What is the best part of U-M’s Sport Management program?
It empowers the Sport Business Association to activate the community around Sport Management. When I was a freshman and Daniel Schachne was a senior, for me not knowing what I wanted to do, to see his career path start with the NBA, that gives you a visual of what you could become one day. Even further than that, having people like Mark Silverman, who at the time was the president of the Big Ten Network, or even Dan Gilbert, who owned a team, come in and speak to us and be in the classroom is a unique opportunity for undergraduates. It gives you a sense of where you want to go.
What would you like prospective students to know?
Michigan is a special place where there are unlimited opportunities.
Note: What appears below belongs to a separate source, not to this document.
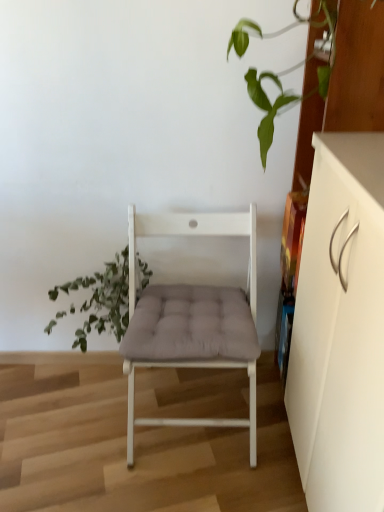
Question: Does green leafy plant at left have a greater width compared to white matte chair at center?

Choices:
 (A) no
 (B) yes

Answer: (A)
So try a lot of things, find your interests and passions because there are no shortage of opportunities. Then, dive in on a few things because you will get more experiences and more enrichment in something if you’re diving into it versus being spread so thin. For Sport Management specifically, I think students should know the power of networking and the power of internships. Those are two of the most important things you can do to reach your eventual career goal. Networking doesn’t just mean networking up. It means staying in touch with your peers and using them as resources. You’re all going to be in the industry together and trying to do deals together, and it’s better to be doing deals with your friends.